Generation and properties of measles virus mutations typically associated with subacute sclerosing panencephalitis

Abstract

Subacute sclerosing panencephalitis (SSPE), a very rare but lethal disease caused by measles viruses (MV) persisting in the human central nervous system (CNS) is characterized by lack of viral budding, reduced expression of the viral envelope proteins and spread of MV genomes through the CNS despite massive immune responses. The five major MV genes from several SSPE cases were cloned and sequenced, the two transmembrane envelope glycoproteins hemagglutinin (H) and fusion protein (F) were expressed and their maturation, cellular localization and functionality analyzed.
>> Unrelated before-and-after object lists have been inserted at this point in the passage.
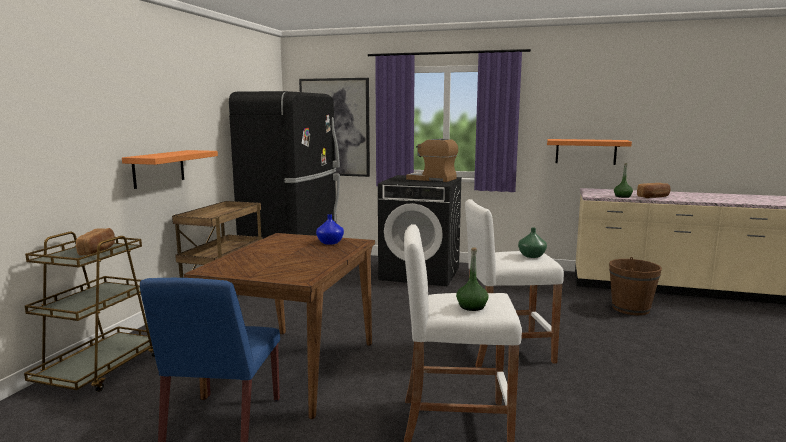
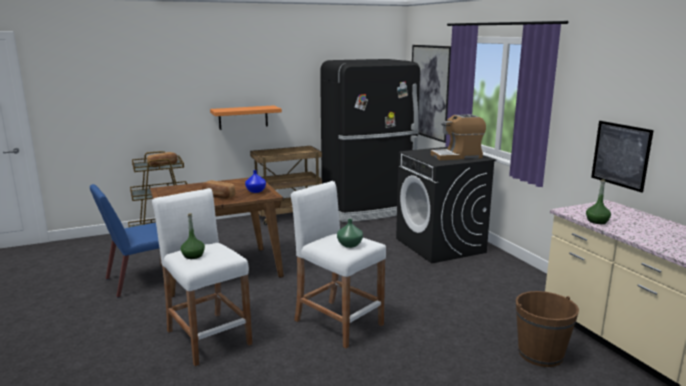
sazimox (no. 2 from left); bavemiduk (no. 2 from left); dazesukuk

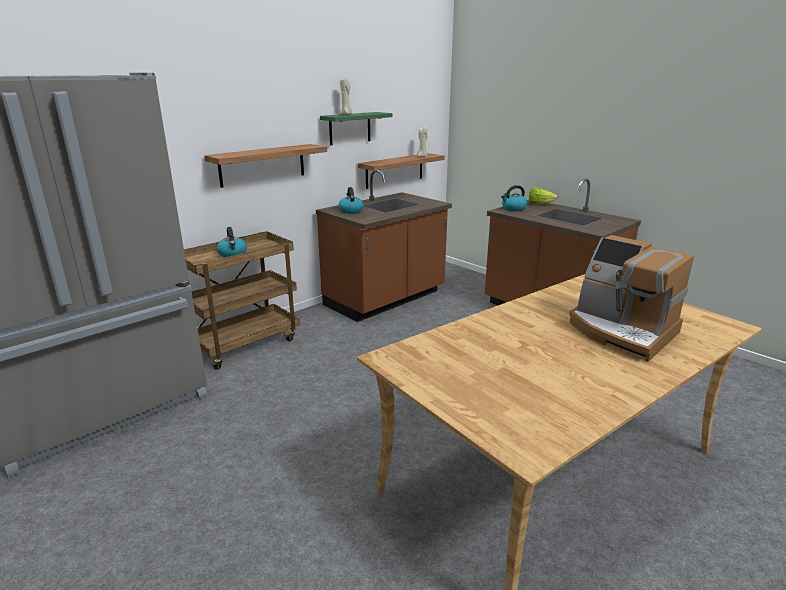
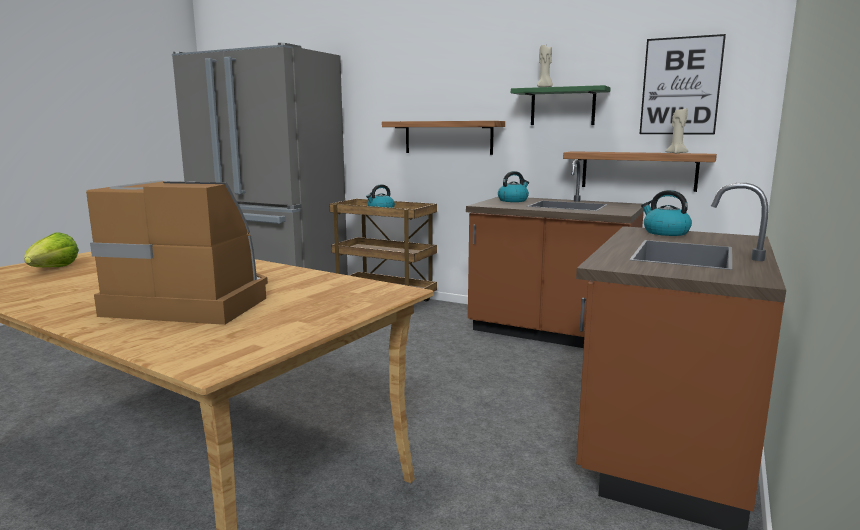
bavemiduk; zudipi; dazesukuk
We conclude that 1) mutations in the MV genes arise not only individually, by errors of the MV polymerase, but also in clusters as hypermutations, presumably due to RNA unwinding/modifying activity altering accidentally formed double-stranded RNA regions, 2) MVs spread in SSPE brains after clonal selection, 3) the MV matrix (M) gene is most heavily mutated and dispensable, 4) the two genes encoding envelope transmembrane proteins give rise to functional but altered proteins (typically F is heavily altered in its cytoplasmic domain), 5) H protein is transported poorly to the cell surface, 6) F and H proteins maintain tightly interdepending fusion functions, presumably to allow local cell fusion and MV ribonucleoprotein (RNP) spread through the CNS.